Music Reviews
Gregor Samsa

Gregor Samsa

Rest

The Kora Records

This aptly-named, Kafka-referencing collective displays the same melancholy calm as the best of the master’s characters – accepting the hurt and beauty of existence – and like Kafka’s books, Gregor Samsa’s music mirrors quiet desperation and hopes of escape. There’s a steely discipline in the heart of this teardrop soft, lushly orchestrated music. The multi-headed Samsa crafted the multi-layered baroque of Rest largely via email, as members are scattered all across the United States. I just find it fucking fascinating that they could stay focused, even with distance and the hum of everyday life, to create such a concise and well-crafted body of songs.
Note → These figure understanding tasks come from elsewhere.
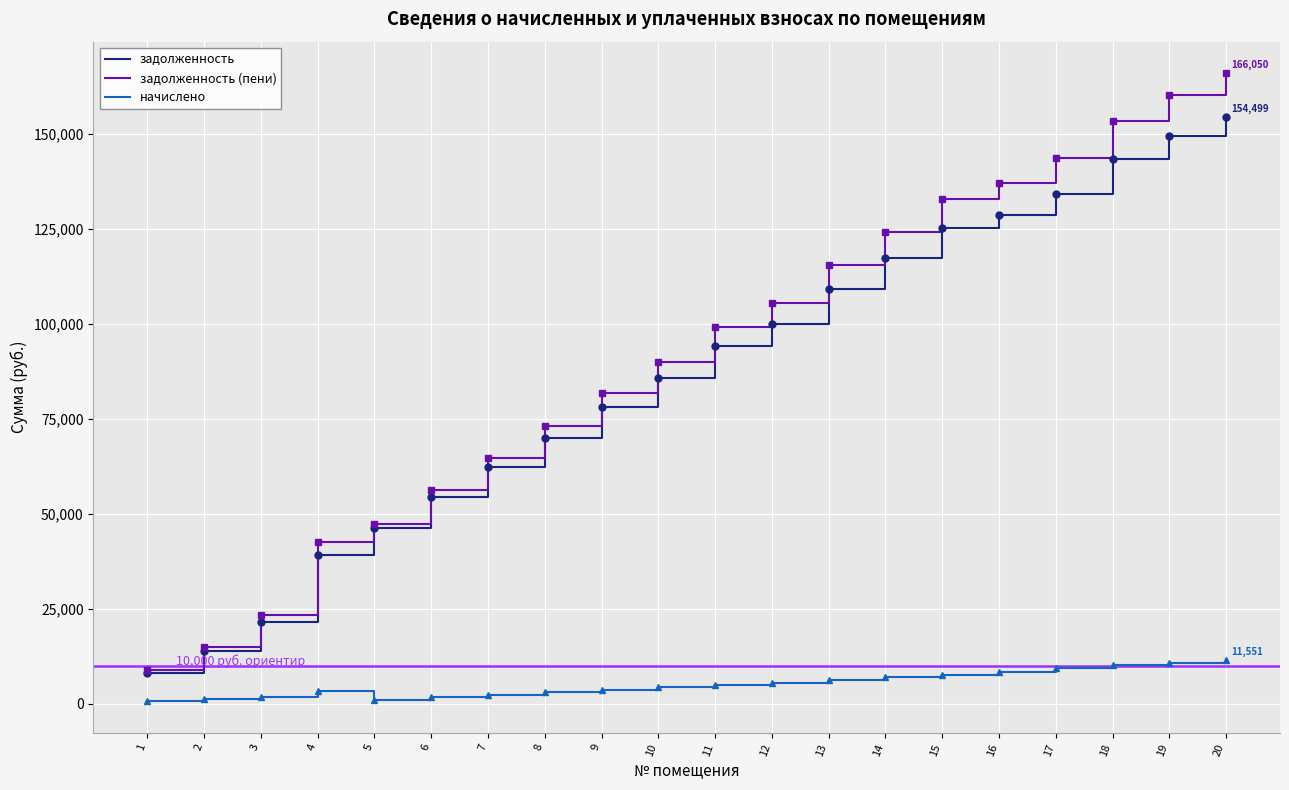

Which series has the widest spread of values?

задолженность (пени)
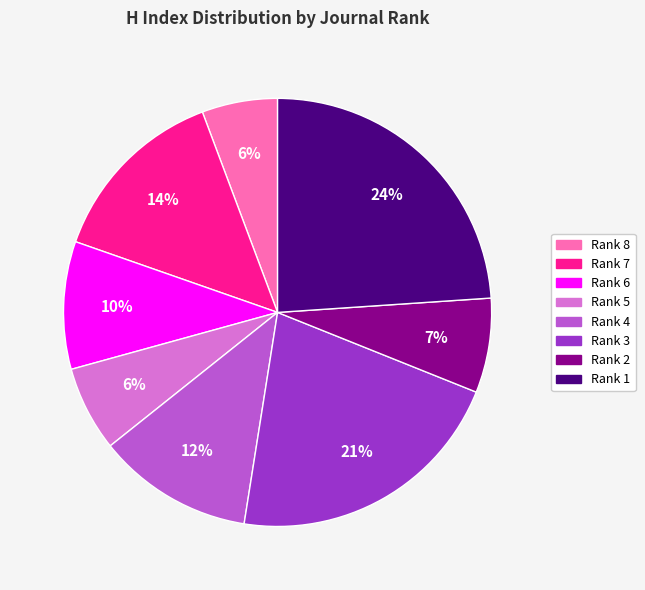

To the nearest percent, what percentage of the pie is Rank 4?

12%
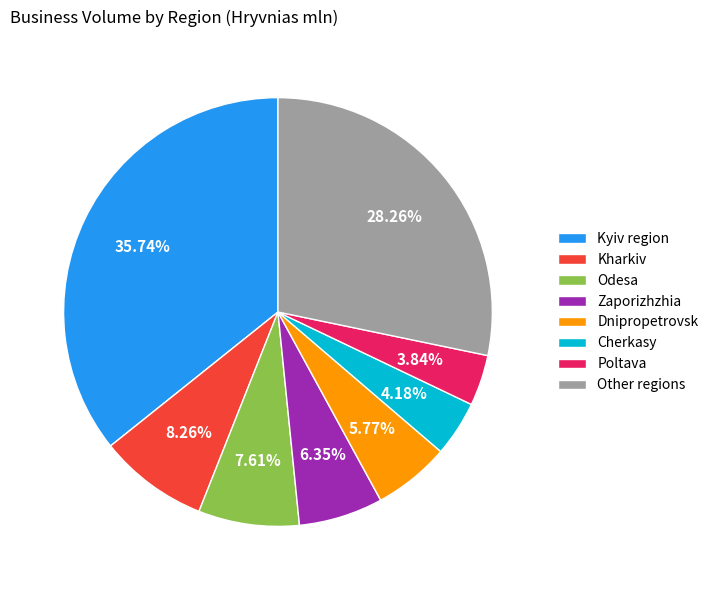

Which has a higher value, Dnipropetrovsk or Odesa?

Odesa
Rest is peaceful, quietly majestic music, utilitarian and content to be what it is instead of some world-conquering sellout nonsense; it makes me think of long wooden hallways and Japanese lanterns swaying gently in a spring breeze.

Opener “The Adolescent” is almost impossibly fragile – with stately piano mirrored by vibraphone that sounds like wind chimes on a starry summer night, strings, and whispered female vocals, all joining together into a rich, full whole to create a placid sense of place, reminiscent of thinking back to the last days of your childhood, the bittersweet taste in the back of your mouth. The found noises gently intruding at the end, they’re just the march of the adult world toward you. Listen to the quiet, inexorable lockstep build of “Abutting, Dismantling.” A one-chord mantra of echoing piano with clarinet and xylophone keeping in line for a while and then wandering in and out, vocals are muffled, but intimate, a secret told in the air that you can’t quite hear.

“First Mile, Last Mile” calls to mind the aether-soft balladry of the Bill Evans Trio, with Evans at his most medicated, a shuffling lullaby, packed tightly with negative space, marching drums and liquid piano lines. Until harsh guitar drones and feedback cut in, elbowing out depressive strings, everything becomes wilder, more feral, and unpredictable and primal, in stark contrast to the delicate restraint of so much else on the album. It’s disquieting, until an alien tone poem lulls everyone back into the amniotic pool. “Du Meine Leisa” feels like one of those space stream lullabies that J. Spaceman perfected with his Spiritualized – male and female voices join together across space and time, all in hopes of connection, subliminal tones and hums gradually coalesce around amazing piano chords and a lone cello – face tilted toward the sun’s infinite warmth.

Gregor Samsa jettisons all rockist poses and rugged individualism for poised and communal wonderment; guitars are mostly absent, as are drums, center space is given to reflective, autumnal piano pieces, gently interlocking with strings, vibes, clarinet, and the sweetly whispered harmonies of Nikki King, Champ Bennett, and Rick Alverson as if in delirious late-night conversation, where no one can hear you, the whole house is asleep. The silent partner is the lush space between each carefully played note. Rest is chamber ambiance – softly glittering drone wrought with human hands.